The Numbers
A Good Heart-Rate Formula Is Hard to Beat
The most widely used measurement has flaws; ‘don’t get hung up on a number’
My heart was racing while working out recently. Was it too fast?
Maximal heart rate—the highest number of times your heart can beat in a minute—is one of the most commonly used measurements in medicine and exercise.
Cardiologists use it to assess heart health. Gym rats use it to gauge how hard to push themselves.
But the formula used most often to predict the maximum is also the worst. It tends to overestimate the top level of exertion for younger people and underestimate it for older people.
New formulas are more accurate, but like the original, the rates they predict may be up to 12 beats too slow, or too fast.
“What I tell people is don’t get hung up on a number,” said Martha Gulati, chief of cardiology at the University of Arizona. “It’s also about symptoms.”
One simple gauge of exertion is the talk test.
“Find the point where you have difficulty talking,” said John Porcari, a professor of exercise and sport science at the University of Wisconsin-La Crosse. “Back off from that pace slightly and you have your sweet spot for exercise intensity.”
Still, exercise is often targeted to a percentage of the maximal heart rate. Moderate exercise intensity is 50% to 70% of the maximum. Vigorous intensity is 70% to 85%.
The traditional formula for predicting maximal heart rate was developed in 1968 by William Haskell, a professor emeritus of cardiovascular medicine at Stanford, and the late cardiologist Samuel M. Fox III.
At the time, they worked for the U.S. Public Health Service and had been looking for a way to measure cardiorespiratory fitness to assist physicians in recommending appropriate physical activity for healthy adults and those with heart disease.
After reviewing the data from 10 published studies, they came up with this formula: 220 minus a person’s age. The result is the predicted maximal heart rate.
According to Dr. Haskell, the studies used to develop the equation were published between 1938 and 1968. All the subjects were men who were generally healthy and ranged in age from 20 to 65. None were on cardiovascular medications, but some probably smoked, and their level of physical activity varied.
The studies followed standard protocols for maximal exercise tests using treadmills or stationary cycles with one interesting exception: One group of researchers tacked a hundred dollar bill to the ceiling in front of the treadmill to motivate participants. The person getting the highest heart rate within each age group got the $100.
That cash incentive, Dr. Haskell surmised, probably accounted for the higher heart rates of those men compared with those in the other studies.
Eventually, researchers noticed flaws in the results delivered by the original equation and began to draft more accurate versions.
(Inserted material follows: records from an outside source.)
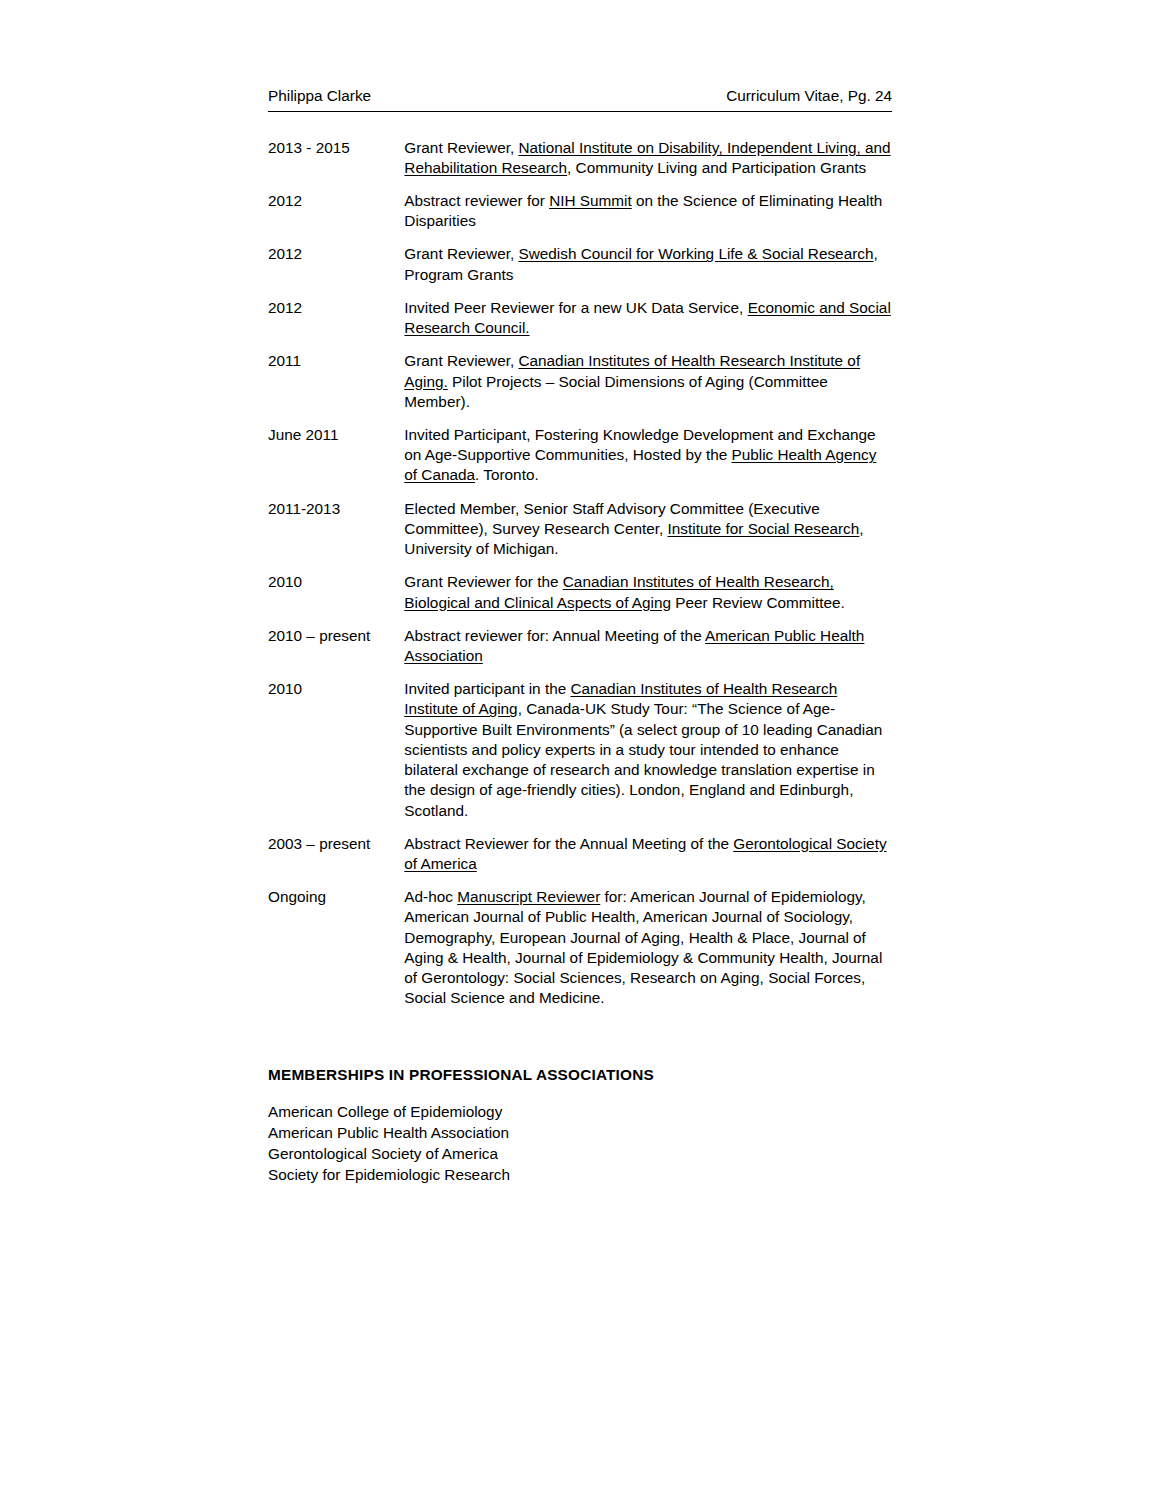Philippa Clarke Curriculum Vitae, Pg. 24
| 2013 - 2015 | Grant Reviewer, National Institute on Disability, Independent Living, and Rehabilitation Research , Community Living and Participation Grants |
| 2012 | Abstract reviewer for NIH Summit on the Science of Eliminating Health Disparities |
| 2012 | Grant Reviewer, Swedish Council for Working Life & Social Research , Program Grants |
| 2012 | Invited Peer Reviewer for a new UK Data Service, Economic and Social Research Council. |
| 2011 | Grant Reviewer, Canadian Institutes of Health Research Institute of Aging. Pilot Projects – Social Dimensions of Aging (Committee Member). |
| June 2011 | Invited Participant, Fostering Knowledge Development and Exchange on Age-Supportive Communities, Hosted by the Public Health Agency of Canada . Toronto. |
| 2011-2013 | Elected Member, Senior Staff Advisory Committee (Executive Committee), Survey Research Center, Institute for Social Research , University of Michigan. |
| 2010 | Grant Reviewer for the Canadian Institutes of Health Research, Biological and Clinical Aspects of Aging Peer Review Committee. |
| 2010 – present | Abstract reviewer for: Annual Meeting of the American Public Health Association |
| 2010 | Invited participant in the Canadian Institutes of Health Research Institute of Aging , Canada-UK Study Tour: “The Science of Age-Supportive Built Environments” (a select group of 10 leading Canadian scientists and policy experts in a study tour intended to enhance bilateral exchange of research and knowledge translation expertise in the design of age-friendly cities). London, England and Edinburgh, Scotland. |
| 2003 – present | Abstract Reviewer for the Annual Meeting of the Gerontological Society of America |
| Ongoing | Ad-hoc Manuscript Reviewer for: American Journal of Epidemiology, American Journal of Public Health, American Journal of Sociology, Demography, European Journal of Aging, Health & Place, Journal of Aging & Health, Journal of Epidemiology & Community Health, Journal of Gerontology: Social Sciences, Research on Aging, Social Forces, Social Science and Medicine. |
MEMBERSHIPS IN PROFESSIONAL ASSOCIATIONS
American College of Epidemiology
American Public Health Association
Gerontological Society of America
Society for Epidemiologic Research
Among the first was Hirofumi Tanaka, a professor and the director of the Cardiovascular Aging Research Laboratory at the University of Texas at Austin. His concern was that systematically underestimating the maximal heart rate of older patients, as he had noticed the traditional formula did, could lead to misdiagnoses.
“You might have a condition that wouldn’t be detected because you didn’t push a patient hard enough,” he said.
In 2000, he published this alternative based on a meta-analysis of 351 studies involving 18,712 subjects and validated with a laboratory study of 514 healthy men and women ranging in age from 18 to 81:
208 – (0.7 x Age)
In 2010, Dr. Gulati analyzed 5,437 healthy women ages 41 to 66 and concluded that a different formula should apply to women, whom she found to have lower maximal heart rates than men. Her formula is:
206 – (0.88 x Age)
In 2012, researchers in Norway examined 3,320 healthy men and women and concluded the equation should be:
211 – (0.64 x Age)
In each study, age was by far the best predictor of maximal heart rate, better even than level of fitness, weight, smoking and, in most cases, gender. (Only Dr. Gulati recommended using a different formula for women.)
While the alternatives may be more accurate, the original persists.
Charts that paper gym walls list target heart rates based on it. Top-of-the-line fitness trackers use it to identify exercise zones of different intensities. And many cardiologists use it to prescribe exercise.
Dr. Haskell offers two explanations for the formula’s endurance: It’s adequate for setting exercise targets for generally healthy people. And it’s simple.
In other words, it may be a rough guide. But most of us can apply it no sweat.